The other day, while mooching around Facebook, I read an article about teens and 'tweens and a guy commented, "I wish the word 'tween could be excised from our vocabularies!" My guess? This guy is NOT the parent of a 'tween. It's a word that describes the 9 - 13-year-old set pretty perfectly. They're not little kids. They're not teenagers. They're stuck in this uncomfortable, awkward, 'in between' stage of life, where they're trying hard to fit in and find their way and be independent... but they still need their mommies and daddies for, oh, so many things (and not just money).
I am the mother of such a creature. I've dreaded these years, truth be told. My own 'tween years were horrid, really. Middle school was a nightmare. I was uncomfortable in my own skin, which was stretched over too-big bones (specifically, a too-big nose that caused me more grief than I care to recall, much of which was brought on by yours truly), and covering a quivering mass of insecurities and worry about every friggin' thing in my line of sight. For example, I remember convincing myself I had scoliosis and was going to have to wear one of those awful back braces for my entire middle school and high school career. I used to stand in front of my mirror, looking for the curve in my spine that would spell the demise of my (non-existent) social life, trying to figure out how I could keep it from my parents and still not wind up looking like Quasimodo. As I say, nightmare.
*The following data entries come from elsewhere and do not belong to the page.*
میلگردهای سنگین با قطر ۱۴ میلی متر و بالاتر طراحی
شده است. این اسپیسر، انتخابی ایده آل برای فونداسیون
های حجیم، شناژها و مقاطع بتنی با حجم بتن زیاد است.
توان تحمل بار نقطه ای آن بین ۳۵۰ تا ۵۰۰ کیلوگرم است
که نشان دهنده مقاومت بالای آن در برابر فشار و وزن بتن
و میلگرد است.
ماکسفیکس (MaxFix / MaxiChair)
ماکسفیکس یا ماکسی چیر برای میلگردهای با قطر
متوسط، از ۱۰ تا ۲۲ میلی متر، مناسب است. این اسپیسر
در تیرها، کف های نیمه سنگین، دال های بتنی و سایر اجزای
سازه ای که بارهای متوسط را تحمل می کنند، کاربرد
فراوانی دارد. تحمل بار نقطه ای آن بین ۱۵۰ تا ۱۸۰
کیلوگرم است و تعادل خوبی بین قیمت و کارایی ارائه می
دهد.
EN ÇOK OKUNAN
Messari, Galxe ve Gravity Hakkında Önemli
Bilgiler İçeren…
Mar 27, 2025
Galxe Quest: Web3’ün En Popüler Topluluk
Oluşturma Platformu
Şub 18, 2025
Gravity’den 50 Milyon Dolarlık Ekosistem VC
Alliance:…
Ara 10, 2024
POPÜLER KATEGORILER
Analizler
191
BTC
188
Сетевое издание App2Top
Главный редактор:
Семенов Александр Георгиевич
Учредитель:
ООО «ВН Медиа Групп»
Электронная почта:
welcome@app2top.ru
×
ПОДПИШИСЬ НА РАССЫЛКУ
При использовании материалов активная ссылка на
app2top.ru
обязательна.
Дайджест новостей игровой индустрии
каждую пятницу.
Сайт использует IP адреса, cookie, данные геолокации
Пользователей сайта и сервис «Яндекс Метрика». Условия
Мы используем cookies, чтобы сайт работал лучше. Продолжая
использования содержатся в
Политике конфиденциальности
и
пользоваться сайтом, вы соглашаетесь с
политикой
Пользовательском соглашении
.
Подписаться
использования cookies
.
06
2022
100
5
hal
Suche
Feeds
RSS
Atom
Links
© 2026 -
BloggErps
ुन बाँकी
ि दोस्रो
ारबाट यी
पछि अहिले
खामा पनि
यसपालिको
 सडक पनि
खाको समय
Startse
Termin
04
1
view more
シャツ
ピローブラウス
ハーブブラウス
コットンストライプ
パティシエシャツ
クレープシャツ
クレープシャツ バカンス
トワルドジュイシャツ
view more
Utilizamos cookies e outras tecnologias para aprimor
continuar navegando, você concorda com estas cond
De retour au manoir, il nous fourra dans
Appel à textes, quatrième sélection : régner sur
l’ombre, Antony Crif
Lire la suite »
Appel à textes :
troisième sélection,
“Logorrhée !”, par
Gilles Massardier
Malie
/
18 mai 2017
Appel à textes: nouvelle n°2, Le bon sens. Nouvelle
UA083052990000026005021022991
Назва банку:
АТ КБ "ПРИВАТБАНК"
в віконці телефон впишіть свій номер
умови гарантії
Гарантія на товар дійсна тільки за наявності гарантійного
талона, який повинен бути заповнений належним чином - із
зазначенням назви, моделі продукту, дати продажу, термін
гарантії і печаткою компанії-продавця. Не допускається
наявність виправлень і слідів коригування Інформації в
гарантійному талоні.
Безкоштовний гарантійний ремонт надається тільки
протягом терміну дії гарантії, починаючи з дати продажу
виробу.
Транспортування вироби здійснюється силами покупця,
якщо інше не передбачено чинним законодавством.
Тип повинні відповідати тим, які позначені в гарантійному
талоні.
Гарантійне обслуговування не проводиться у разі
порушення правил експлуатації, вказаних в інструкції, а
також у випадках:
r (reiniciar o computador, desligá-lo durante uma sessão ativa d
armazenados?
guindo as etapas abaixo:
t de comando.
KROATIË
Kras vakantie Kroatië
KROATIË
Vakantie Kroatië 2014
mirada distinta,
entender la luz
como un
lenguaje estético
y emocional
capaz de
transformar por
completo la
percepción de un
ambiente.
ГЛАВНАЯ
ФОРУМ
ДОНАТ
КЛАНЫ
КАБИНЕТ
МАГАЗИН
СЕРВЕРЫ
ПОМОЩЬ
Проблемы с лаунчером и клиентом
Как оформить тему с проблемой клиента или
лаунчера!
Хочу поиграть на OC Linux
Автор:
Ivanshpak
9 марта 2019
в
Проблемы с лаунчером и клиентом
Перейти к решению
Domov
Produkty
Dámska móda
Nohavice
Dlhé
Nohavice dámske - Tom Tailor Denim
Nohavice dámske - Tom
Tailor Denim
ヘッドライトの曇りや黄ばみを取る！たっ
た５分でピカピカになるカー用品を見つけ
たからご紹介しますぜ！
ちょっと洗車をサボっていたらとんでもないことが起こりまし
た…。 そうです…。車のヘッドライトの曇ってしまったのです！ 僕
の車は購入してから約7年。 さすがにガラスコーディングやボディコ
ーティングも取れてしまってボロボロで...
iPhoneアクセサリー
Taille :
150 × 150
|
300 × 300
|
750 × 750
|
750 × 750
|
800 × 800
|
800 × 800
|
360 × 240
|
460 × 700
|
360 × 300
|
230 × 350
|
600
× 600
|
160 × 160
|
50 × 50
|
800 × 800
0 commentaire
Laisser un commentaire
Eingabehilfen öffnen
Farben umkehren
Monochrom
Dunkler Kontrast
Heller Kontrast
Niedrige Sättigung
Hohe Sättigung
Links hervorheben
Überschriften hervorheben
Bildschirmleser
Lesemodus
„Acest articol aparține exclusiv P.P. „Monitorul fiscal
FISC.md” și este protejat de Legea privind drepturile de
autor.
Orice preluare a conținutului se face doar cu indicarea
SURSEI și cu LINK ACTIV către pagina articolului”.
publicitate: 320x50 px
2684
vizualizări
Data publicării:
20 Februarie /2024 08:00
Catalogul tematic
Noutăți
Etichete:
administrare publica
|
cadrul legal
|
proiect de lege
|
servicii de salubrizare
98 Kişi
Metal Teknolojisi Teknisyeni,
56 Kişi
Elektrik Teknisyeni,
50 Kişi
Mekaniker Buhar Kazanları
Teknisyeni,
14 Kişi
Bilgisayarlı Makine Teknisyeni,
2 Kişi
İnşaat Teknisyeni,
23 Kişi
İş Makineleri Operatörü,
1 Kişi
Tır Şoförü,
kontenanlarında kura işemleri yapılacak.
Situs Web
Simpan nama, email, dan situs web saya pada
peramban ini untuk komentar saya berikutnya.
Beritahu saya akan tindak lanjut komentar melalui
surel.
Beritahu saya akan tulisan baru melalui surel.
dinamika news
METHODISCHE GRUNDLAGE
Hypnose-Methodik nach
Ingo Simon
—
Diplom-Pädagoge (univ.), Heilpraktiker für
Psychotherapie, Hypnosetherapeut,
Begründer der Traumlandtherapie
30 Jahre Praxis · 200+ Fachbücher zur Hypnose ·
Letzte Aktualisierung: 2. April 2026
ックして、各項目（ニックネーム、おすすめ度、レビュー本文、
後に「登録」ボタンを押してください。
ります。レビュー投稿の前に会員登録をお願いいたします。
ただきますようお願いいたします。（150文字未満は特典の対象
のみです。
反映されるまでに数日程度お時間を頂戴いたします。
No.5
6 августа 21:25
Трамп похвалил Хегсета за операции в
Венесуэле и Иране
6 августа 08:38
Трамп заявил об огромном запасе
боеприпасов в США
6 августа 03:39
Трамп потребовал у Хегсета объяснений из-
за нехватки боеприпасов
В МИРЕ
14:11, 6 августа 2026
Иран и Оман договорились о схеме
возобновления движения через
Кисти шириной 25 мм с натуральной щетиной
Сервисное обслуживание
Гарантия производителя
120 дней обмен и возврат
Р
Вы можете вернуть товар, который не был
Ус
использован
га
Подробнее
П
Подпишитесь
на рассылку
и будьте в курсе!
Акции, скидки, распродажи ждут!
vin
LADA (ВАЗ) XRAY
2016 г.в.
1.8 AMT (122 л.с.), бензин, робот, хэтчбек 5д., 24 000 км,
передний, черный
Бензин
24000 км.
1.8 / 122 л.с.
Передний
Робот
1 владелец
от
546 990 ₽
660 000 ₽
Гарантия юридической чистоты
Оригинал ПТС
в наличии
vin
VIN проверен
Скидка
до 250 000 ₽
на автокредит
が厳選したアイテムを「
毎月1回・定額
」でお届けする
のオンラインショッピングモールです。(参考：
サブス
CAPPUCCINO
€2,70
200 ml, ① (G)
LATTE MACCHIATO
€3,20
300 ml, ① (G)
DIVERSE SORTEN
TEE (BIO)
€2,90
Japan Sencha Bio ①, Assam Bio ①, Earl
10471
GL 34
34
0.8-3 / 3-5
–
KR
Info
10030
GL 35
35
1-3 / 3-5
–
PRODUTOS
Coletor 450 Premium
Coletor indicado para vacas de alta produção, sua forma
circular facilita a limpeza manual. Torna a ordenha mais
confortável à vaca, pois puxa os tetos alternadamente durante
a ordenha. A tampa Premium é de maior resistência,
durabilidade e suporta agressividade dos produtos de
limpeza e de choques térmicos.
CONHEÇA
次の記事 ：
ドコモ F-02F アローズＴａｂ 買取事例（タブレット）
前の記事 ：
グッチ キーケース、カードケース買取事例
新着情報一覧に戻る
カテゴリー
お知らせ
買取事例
Ryan, however, doesn't seem to have the same bad dreams I had. Oh, don't get me wrong, she has her own list of insecurities, but, so far anyway, they don't seem to be debilitating. Her reaction to the realization that she'd inherited her nose from me? "Well, you grew into yours, so I'm sure I'll grow into mine. Eventually." Heh. She's got this amazing sense of self that I never had... hell, I'm not sure I have it yet! And she's absolutely blossoming in middle school. She's working out that not everything will come easily to her (math) and that she's going to have to work harder at some things than others (math) but that she really can do it (math) if she keeps a positive attitude. She's finding new things that interest her and she's surrounded herself with a group of friends who seem to be, in general, supportive and encouraging, not back-stabbing and mean, as girls this age can often be. She's taking on new responsibilities at home and at school and she's managing everything without stress or whining (mostly). She handles disappointments (lots of them to do with her father) with dignity and grace (mostly).
She's growing up.
I'm happy for her and I'm so very proud of her but I'm still a little scared of what's to come. Because along with all that good stuff, I know there will be days (as there are now and have been since she turned 3) when I want to kick her butt into tomorrow. It's only been in the past few weeks that I seem to be able to embarrass her without even trying (I've been able to do it intentionally for a long time now!). I've worked out that if her friends are around, I walk a very thin line... pretty much everything I say or do could cause me to fall on the wrong side of the line and subject me to eye-rolling, disgusted looks, and exasperated whines of "Mo-om!"
But I'll take that stuff. Because at night, she still wants me to tuck her in. She still wants me to cuddle with her and just talk for a few minutes before she falls asleep. It won't always be that way, I know. But for now, she's a 'tween. And all is as it should be.
My girl at her first cross country meet yesterday. She? Rocks.